The controversy over genetically modified (GM) crops has long focused on largely unsubstantiated fears that they are unsafe to eat.
However, an extensive examination by the New York Times indicates that the debate has missed a more basic problem — genetic modification in the US and Canada has not accelerated increases in crop yields or led to an overall reduction in the use of chemical pesticides.
The promise of genetic modification was twofold: By making crops immune to the effects of weedkillers and inherently resistant to many pests, they would grow so robustly that they would become indispensable to feeding the world’s growing population, while also requiring fewer applications of sprayed pesticides.
Illustration: Mountain People
Twenty years ago, Europe largely rejected genetic modification at the same time the US and Canada were embracing it. Comparing results on the two continents, using independent data, as well as academic and industry research, shows how the technology has fallen short of the promise.
An analysis by the Times using UN data showed that the US and Canada have gained no discernible advantage in yields — food per hectare — when measured against Western Europe, a region with comparably modernized agricultural producers like France and Germany.
Also, a recent US National Academy of Sciences report found that “there was little evidence” that the introduction of genetically modified crops in the US had led to yield gains beyond those seen in conventional crops.
At the same time, herbicide use has increased in the US, even as major crops like corn, soybeans and cotton have been converted to modified varieties. And the US has fallen behind Europe’s biggest producer, France, in reducing the overall use of pesticides, which includes both herbicides and insecticides.
One measure, contained in data from the US Geological Survey, shows the stark difference in the use of pesticides. Since genetically modified crops were introduced in the US two decades ago for crops like corn, cotton and soybeans, the use of toxins that kill insects and fungi has fallen by a third, but the spraying of herbicides, which are used in much higher volumes, has risen 21 percent.
By contrast, in France, use of insecticides and fungicides has fallen by a far greater percentage — 65 percent — and herbicide use has decreased as well, by 36 percent.
GENETIC DIVIDE
Profound differences over genetic engineering have split Americans and Europeans for decades. Although US protesters as far back as 1987 pulled up prototype potato plants, European anger at the idea of fooling with nature has been far more sustained.
In the past few years, the March Against Monsanto has drawn thousands of protesters in cities like Paris and Basel, Switzerland, and opposition to GM foods is a foundation of the Green political movement.

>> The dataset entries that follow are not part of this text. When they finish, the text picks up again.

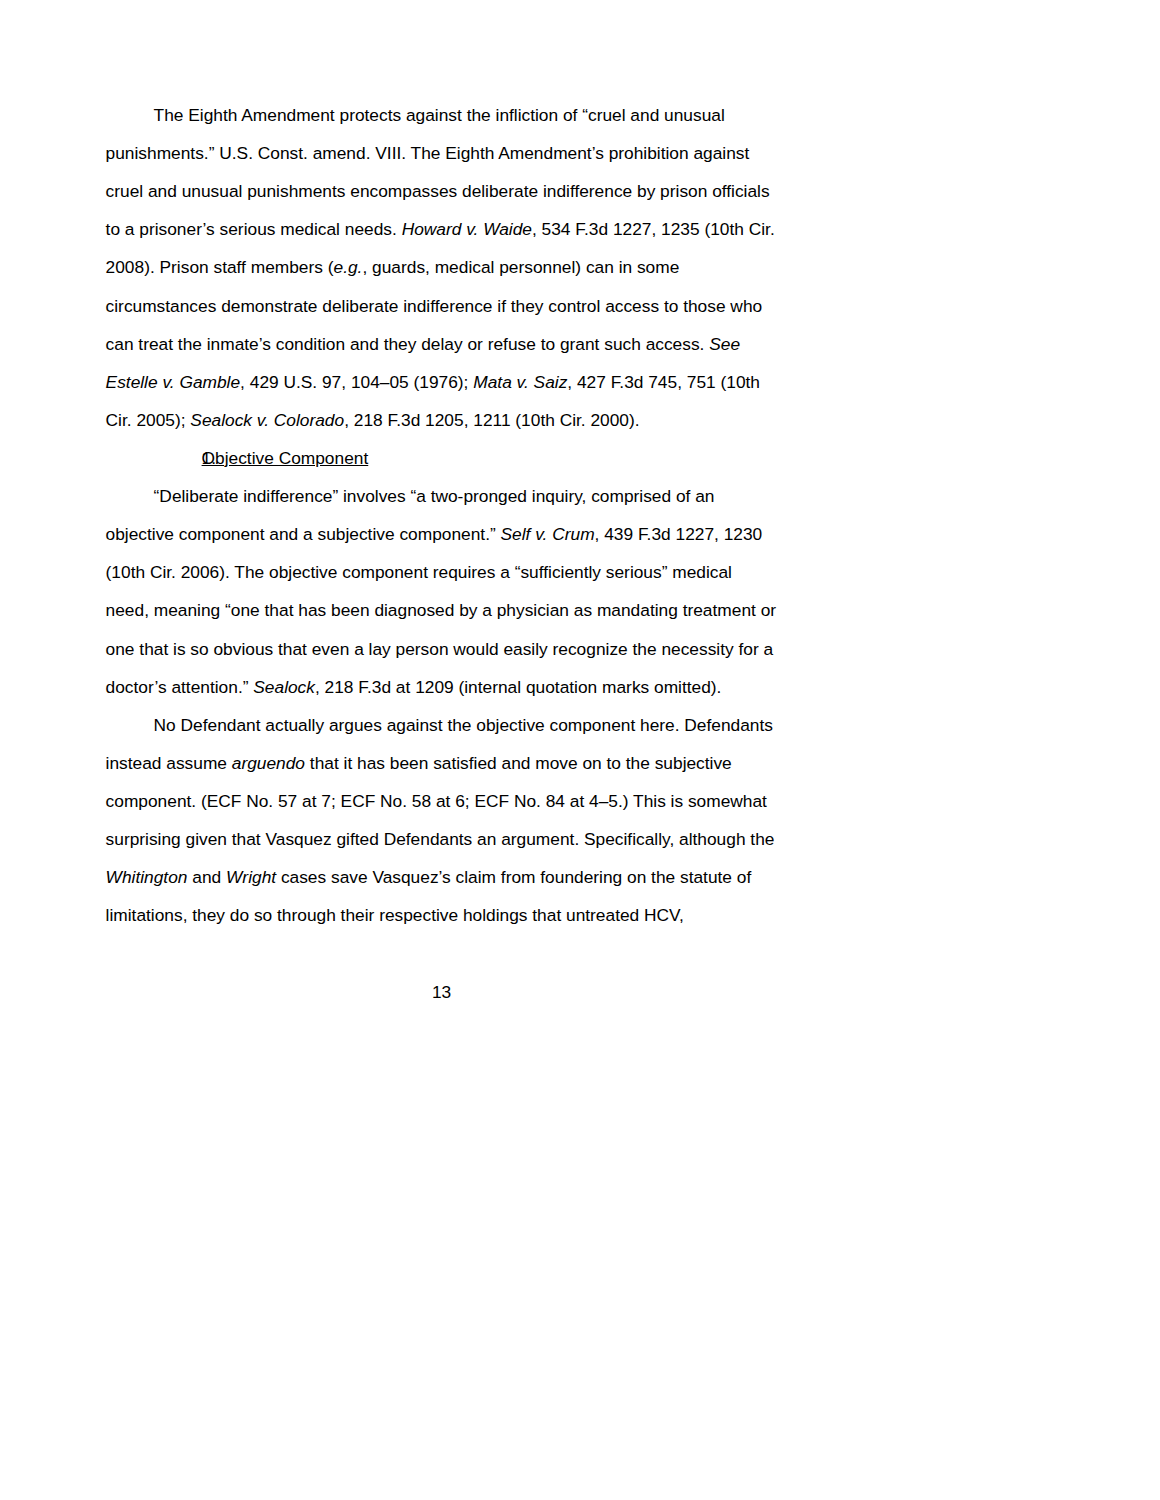The Eighth Amendment protects against the infliction of “cruel and unusual punishments.” U.S. Const. amend. VIII. The Eighth Amendment’s prohibition against cruel and unusual punishments encompasses deliberate indifference by prison officials to a prisoner’s serious medical needs. Howard v. Waide, 534 F.3d 1227, 1235 (10th Cir. 2008). Prison staff members (e.g., guards, medical personnel) can in some circumstances demonstrate deliberate indifference if they control access to those who can treat the inmate’s condition and they delay or refuse to grant such access. See Estelle v. Gamble, 429 U.S. 97, 104–05 (1976); Mata v. Saiz, 427 F.3d 745, 751 (10th Cir. 2005); Sealock v. Colorado, 218 F.3d 1205, 1211 (10th Cir. 2000).
1. Objective Component
“Deliberate indifference” involves “a two-pronged inquiry, comprised of an objective component and a subjective component.” Self v. Crum, 439 F.3d 1227, 1230 (10th Cir. 2006). The objective component requires a “sufficiently serious” medical need, meaning “one that has been diagnosed by a physician as mandating treatment or one that is so obvious that even a lay person would easily recognize the necessity for a doctor’s attention.” Sealock, 218 F.3d at 1209 (internal quotation marks omitted).
No Defendant actually argues against the objective component here. Defendants instead assume arguendo that it has been satisfied and move on to the subjective component. (ECF No. 57 at 7; ECF No. 58 at 6; ECF No. 84 at 4–5.) This is somewhat surprising given that Vasquez gifted Defendants an argument. Specifically, although the Whitington and Wright cases save Vasquez’s claim from foundering on the statute of limitations, they do so through their respective holdings that untreated HCV,
13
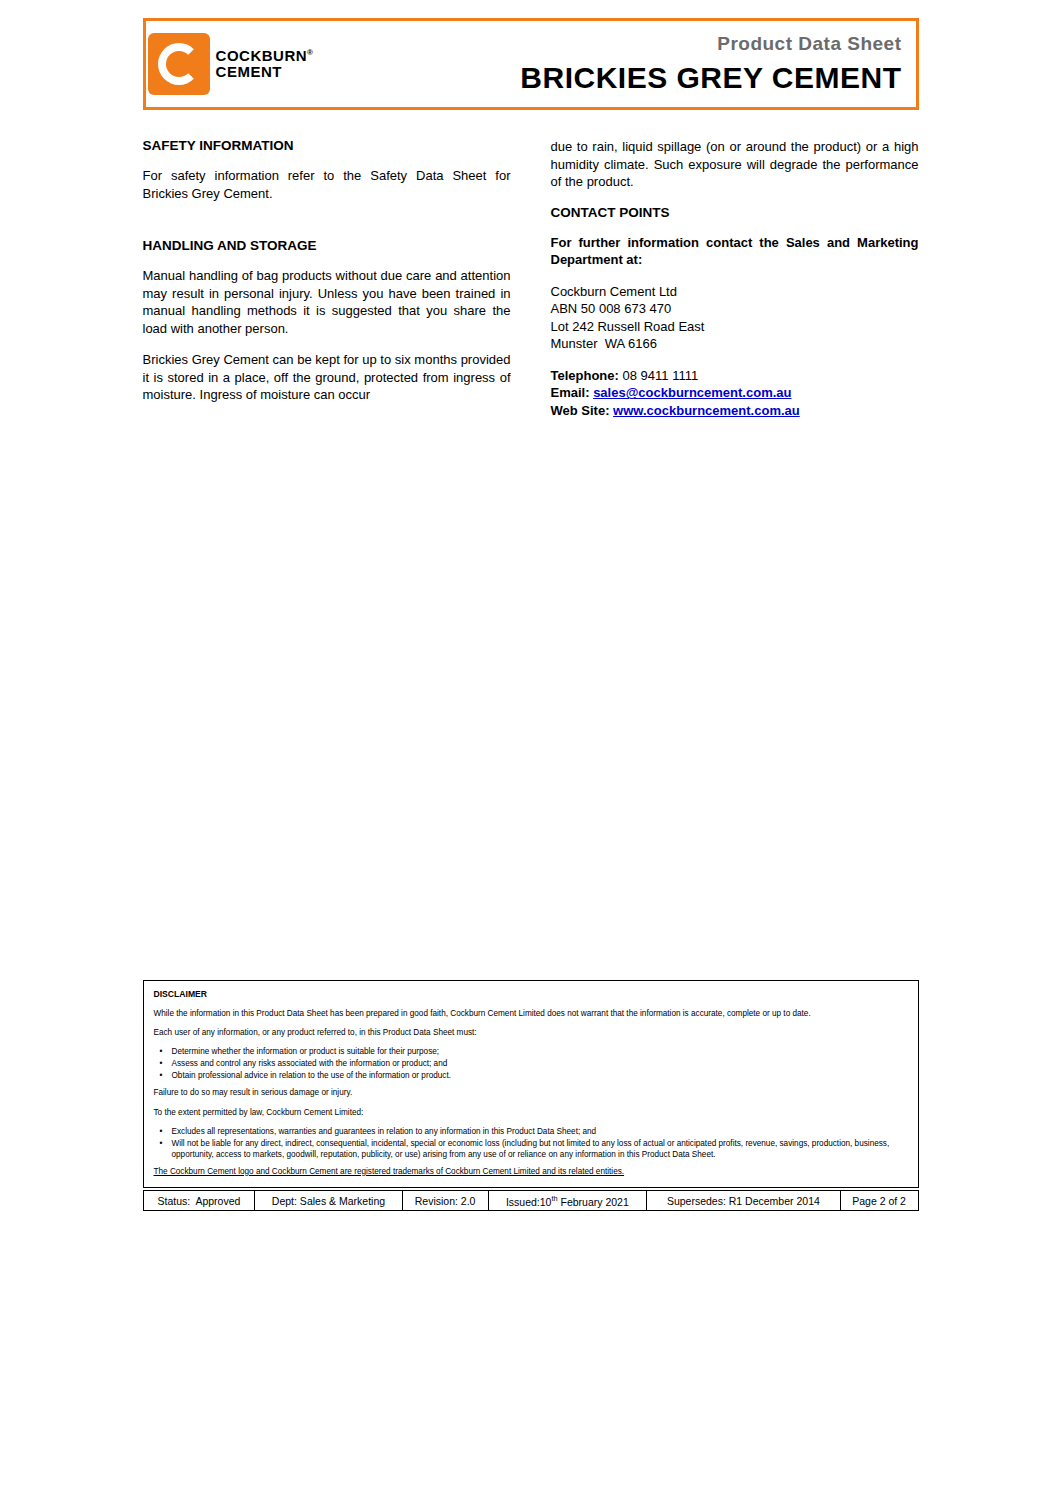COCKBURN®
CEMENT
Product Data Sheet
BRICKIES GREY CEMENT
Safety Information
For safety information refer to the Safety Data Sheet for Brickies Grey Cement.
Handling and Storage
Manual handling of bag products without due care and attention may result in personal injury. Unless you have been trained in manual handling methods it is suggested that you share the load with another person.
Brickies Grey Cement can be kept for up to six months provided it is stored in a place, off the ground, protected from ingress of moisture. Ingress of moisture can occur
due to rain, liquid spillage (on or around the product) or a high humidity climate. Such exposure will degrade the performance of the product.
Contact Points
For further information contact the Sales and Marketing Department at:
Cockburn Cement Ltd
ABN 50 008 673 470
Lot 242 Russell Road East
Munster WA 6166
Telephone: 08 9411 1111
Email: sales@cockburncement.com.au
Web Site: www.cockburncement.com.au
DISCLAIMER
While the information in this Product Data Sheet has been prepared in good faith, Cockburn Cement Limited does not warrant that the information is accurate, complete or up to date.
Each user of any information, or any product referred to, in this Product Data Sheet must:
Determine whether the information or product is suitable for their purpose;
Assess and control any risks associated with the information or product; and
Obtain professional advice in relation to the use of the information or product.
Failure to do so may result in serious damage or injury.
To the extent permitted by law, Cockburn Cement Limited:
Excludes all representations, warranties and guarantees in relation to any information in this Product Data Sheet; and
Will not be liable for any direct, indirect, consequential, incidental, special or economic loss (including but not limited to any loss of actual or anticipated profits, revenue, savings, production, business, opportunity, access to markets, goodwill, reputation, publicity, or use) arising from any use of or reliance on any information in this Product Data Sheet.
The Cockburn Cement logo and Cockburn Cement are registered trademarks of Cockburn Cement Limited and its related entities.
| Status: Approved | Dept: Sales & Marketing | Revision: 2.0 | Issued:10 th February 2021 | Supersedes: R1 December 2014 | Page 2 of 2 |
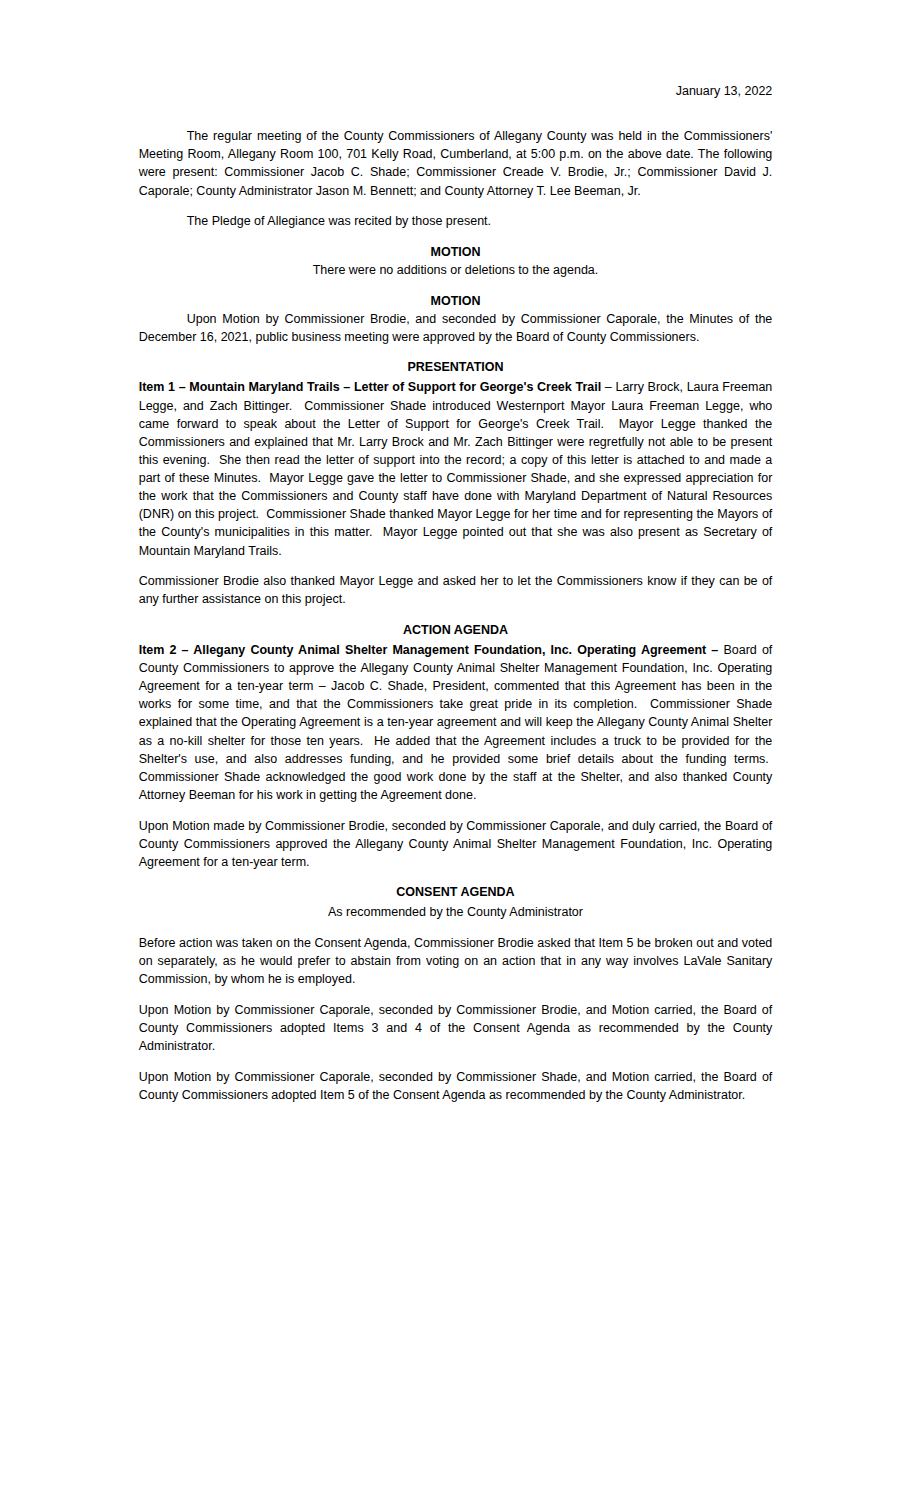January 13, 2022
The regular meeting of the County Commissioners of Allegany County was held in the Commissioners' Meeting Room, Allegany Room 100, 701 Kelly Road, Cumberland, at 5:00 p.m. on the above date. The following were present: Commissioner Jacob C. Shade; Commissioner Creade V. Brodie, Jr.; Commissioner David J. Caporale; County Administrator Jason M. Bennett; and County Attorney T. Lee Beeman, Jr.
The Pledge of Allegiance was recited by those present.
Motion
There were no additions or deletions to the agenda.
Motion
Upon Motion by Commissioner Brodie, and seconded by Commissioner Caporale, the Minutes of the December 16, 2021, public business meeting were approved by the Board of County Commissioners.
Presentation
Item 1 – Mountain Maryland Trails – Letter of Support for George's Creek Trail – Larry Brock, Laura Freeman Legge, and Zach Bittinger. Commissioner Shade introduced Westernport Mayor Laura Freeman Legge, who came forward to speak about the Letter of Support for George's Creek Trail. Mayor Legge thanked the Commissioners and explained that Mr. Larry Brock and Mr. Zach Bittinger were regretfully not able to be present this evening. She then read the letter of support into the record; a copy of this letter is attached to and made a part of these Minutes. Mayor Legge gave the letter to Commissioner Shade, and she expressed appreciation for the work that the Commissioners and County staff have done with Maryland Department of Natural Resources (DNR) on this project. Commissioner Shade thanked Mayor Legge for her time and for representing the Mayors of the County's municipalities in this matter. Mayor Legge pointed out that she was also present as Secretary of Mountain Maryland Trails.
Commissioner Brodie also thanked Mayor Legge and asked her to let the Commissioners know if they can be of any further assistance on this project.
Action Agenda
Item 2 – Allegany County Animal Shelter Management Foundation, Inc. Operating Agreement – Board of County Commissioners to approve the Allegany County Animal Shelter Management Foundation, Inc. Operating Agreement for a ten-year term – Jacob C. Shade, President, commented that this Agreement has been in the works for some time, and that the Commissioners take great pride in its completion. Commissioner Shade explained that the Operating Agreement is a ten-year agreement and will keep the Allegany County Animal Shelter as a no-kill shelter for those ten years. He added that the Agreement includes a truck to be provided for the Shelter's use, and also addresses funding, and he provided some brief details about the funding terms. Commissioner Shade acknowledged the good work done by the staff at the Shelter, and also thanked County Attorney Beeman for his work in getting the Agreement done.
Upon Motion made by Commissioner Brodie, seconded by Commissioner Caporale, and duly carried, the Board of County Commissioners approved the Allegany County Animal Shelter Management Foundation, Inc. Operating Agreement for a ten-year term.
Consent Agenda
As recommended by the County Administrator
Before action was taken on the Consent Agenda, Commissioner Brodie asked that Item 5 be broken out and voted on separately, as he would prefer to abstain from voting on an action that in any way involves LaVale Sanitary Commission, by whom he is employed.
Upon Motion by Commissioner Caporale, seconded by Commissioner Brodie, and Motion carried, the Board of County Commissioners adopted Items 3 and 4 of the Consent Agenda as recommended by the County Administrator.
Upon Motion by Commissioner Caporale, seconded by Commissioner Shade, and Motion carried, the Board of County Commissioners adopted Item 5 of the Consent Agenda as recommended by the County Administrator.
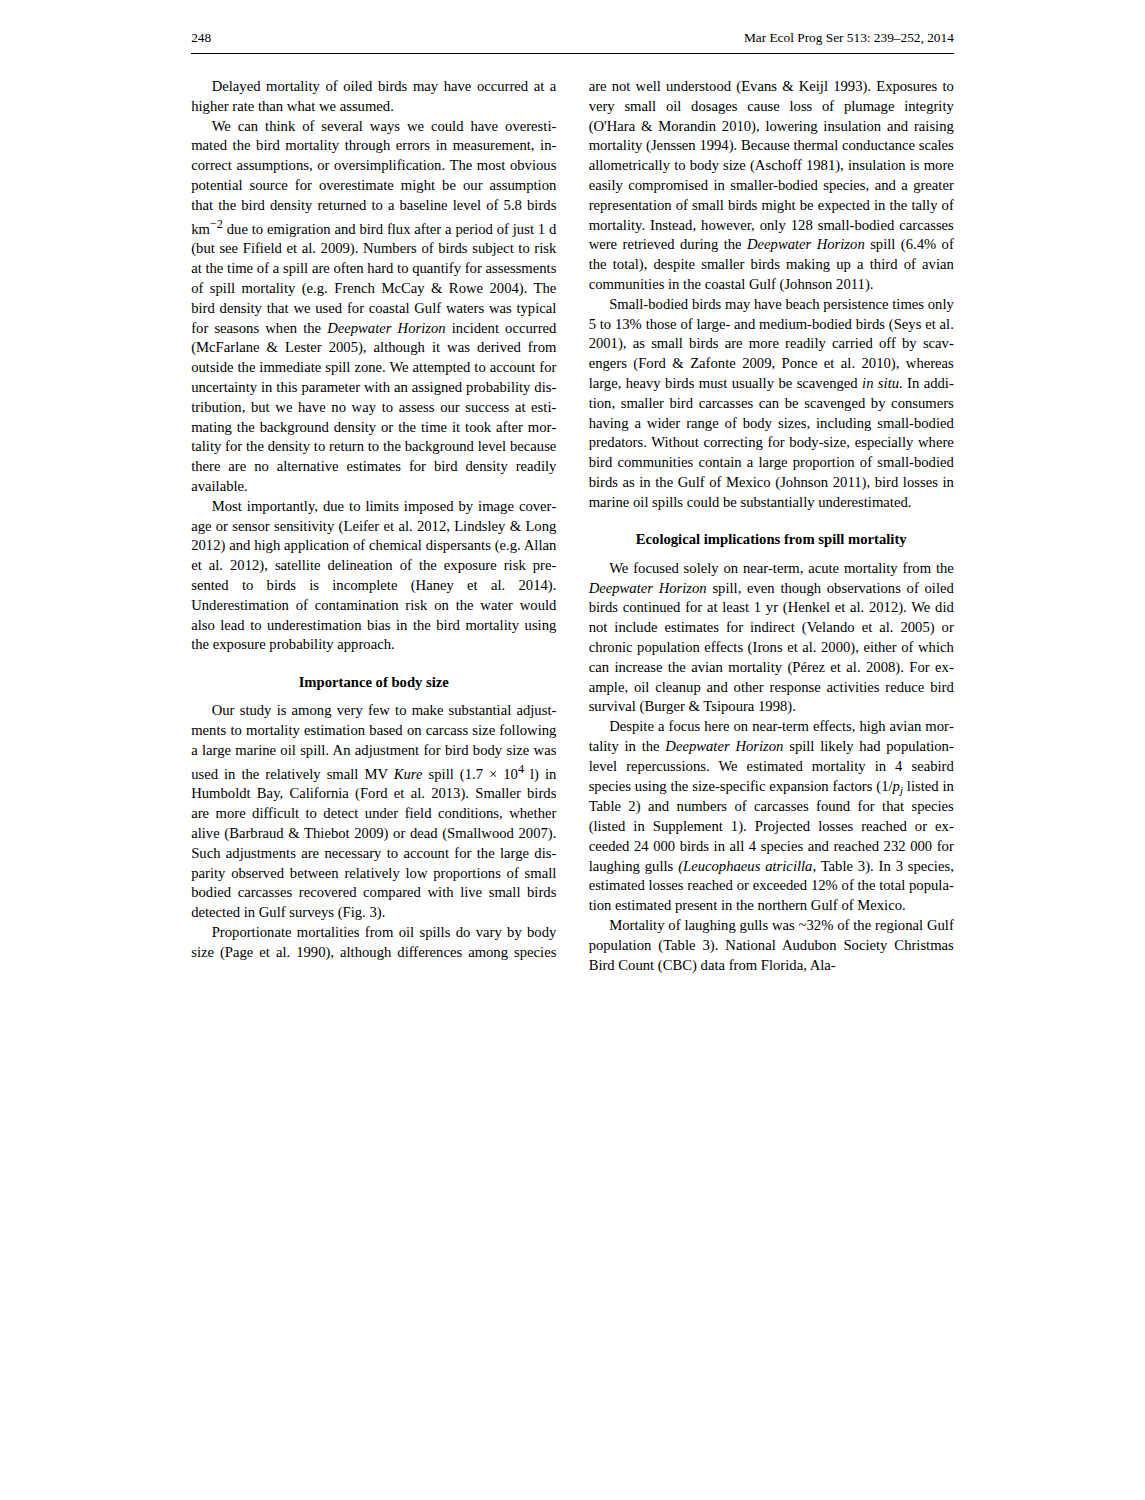248 Mar Ecol Prog Ser 513: 239–252, 2014
Delayed mortality of oiled birds may have occurred at a higher rate than what we assumed.
We can think of several ways we could have overestimated the bird mortality through errors in measurement, incorrect assumptions, or oversimplification. The most obvious potential source for overestimate might be our assumption that the bird density returned to a baseline level of 5.8 birds km−2 due to emigration and bird flux after a period of just 1 d (but see Fifield et al. 2009). Numbers of birds subject to risk at the time of a spill are often hard to quantify for assessments of spill mortality (e.g. French McCay & Rowe 2004). The bird density that we used for coastal Gulf waters was typical for seasons when the Deepwater Horizon incident occurred (McFarlane & Lester 2005), although it was derived from outside the immediate spill zone. We attempted to account for uncertainty in this parameter with an assigned probability distribution, but we have no way to assess our success at estimating the background density or the time it took after mortality for the density to return to the background level because there are no alternative estimates for bird density readily available.
Most importantly, due to limits imposed by image coverage or sensor sensitivity (Leifer et al. 2012, Lindsley & Long 2012) and high application of chemical dispersants (e.g. Allan et al. 2012), satellite delineation of the exposure risk presented to birds is incomplete (Haney et al. 2014). Underestimation of contamination risk on the water would also lead to underestimation bias in the bird mortality using the exposure probability approach.
Importance of body size
Our study is among very few to make substantial adjustments to mortality estimation based on carcass size following a large marine oil spill. An adjustment for bird body size was used in the relatively small MV Kure spill (1.7 × 104 l) in Humboldt Bay, California (Ford et al. 2013). Smaller birds are more difficult to detect under field conditions, whether alive (Barbraud & Thiebot 2009) or dead (Smallwood 2007). Such adjustments are necessary to account for the large disparity observed between relatively low proportions of small bodied carcasses recovered compared with live small birds detected in Gulf surveys (Fig. 3).
Proportionate mortalities from oil spills do vary by body size (Page et al. 1990), although differences among species are not well understood (Evans & Keijl 1993). Exposures to very small oil dosages cause loss of plumage integrity (O'Hara & Morandin 2010), lowering insulation and raising mortality (Jenssen 1994). Because thermal conductance scales allometrically to body size (Aschoff 1981), insulation is more easily compromised in smaller-bodied species, and a greater representation of small birds might be expected in the tally of mortality. Instead, however, only 128 small-bodied carcasses were retrieved during the Deepwater Horizon spill (6.4% of the total), despite smaller birds making up a third of avian communities in the coastal Gulf (Johnson 2011).
Small-bodied birds may have beach persistence times only 5 to 13% those of large- and medium-bodied birds (Seys et al. 2001), as small birds are more readily carried off by scavengers (Ford & Zafonte 2009, Ponce et al. 2010), whereas large, heavy birds must usually be scavenged in situ. In addition, smaller bird carcasses can be scavenged by consumers having a wider range of body sizes, including small-bodied predators. Without correcting for body-size, especially where bird communities contain a large proportion of small-bodied birds as in the Gulf of Mexico (Johnson 2011), bird losses in marine oil spills could be substantially underestimated.
Ecological implications from spill mortality
We focused solely on near-term, acute mortality from the Deepwater Horizon spill, even though observations of oiled birds continued for at least 1 yr (Henkel et al. 2012). We did not include estimates for indirect (Velando et al. 2005) or chronic population effects (Irons et al. 2000), either of which can increase the avian mortality (Pérez et al. 2008). For example, oil cleanup and other response activities reduce bird survival (Burger & Tsipoura 1998).
Despite a focus here on near-term effects, high avian mortality in the Deepwater Horizon spill likely had population-level repercussions. We estimated mortality in 4 seabird species using the size-specific expansion factors (1/pj listed in Table 2) and numbers of carcasses found for that species (listed in Supplement 1). Projected losses reached or exceeded 24 000 birds in all 4 species and reached 232 000 for laughing gulls (Leucophaeus atricilla, Table 3). In 3 species, estimated losses reached or exceeded 12% of the total population estimated present in the northern Gulf of Mexico.
Mortality of laughing gulls was ~32% of the regional Gulf population (Table 3). National Audubon Society Christmas Bird Count (CBC) data from Florida, Ala-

Still, Europeans eat those foods when they buy imports from the US and elsewhere.
Fears about the harmful effects of eating GM foods have proved to be largely without scientific basis. However, the potential harm from pesticides has drawn researchers’ attention. Pesticides are toxic by design — weaponized versions, like sarin, were developed in Nazi Germany — and have been linked to developmental delays and cancer.
“These chemicals are largely unknown,” said David Bellinger, a professor at the Harvard University School of Public Health, whose research has attributed the loss of about 17 million IQ points among US children five and younger to one class of insecticides.
“We do natural experiments on a population,” he said, referring to exposure to chemicals in agriculture, “and wait until it shows up as bad.”
The industry is winning on both ends — because the same companies make and sell both the genetically modified plants and the poisons. Driven by these sales, the combined market capitalizations of Monsanto, the largest seed company, and Syngenta, the Swiss pesticide giant, have grown more than sixfold in the last decade and a half. The two companies are separately involved in merger agreements that would lift their new combined values to more than US$100 billion each.
When presented with the findings, Monsanto chief technology officer Robert Fraley said the Times had cherry-picked its data to reflect poorly on the industry.
“Every farmer is a smart businessperson and a farmer is not going to pay for a technology if they don’t think it provides a major benefit,” he said. “Biotech tools have clearly driven yield increases enormously.”
Regarding the use of herbicides, Monsanto said in a statement: “While overall herbicide use may be increasing in some areas where farmers are following best practices to manage emerging weed issues, farmers in other areas with different circumstances may have decreased or maintained their herbicide usage.”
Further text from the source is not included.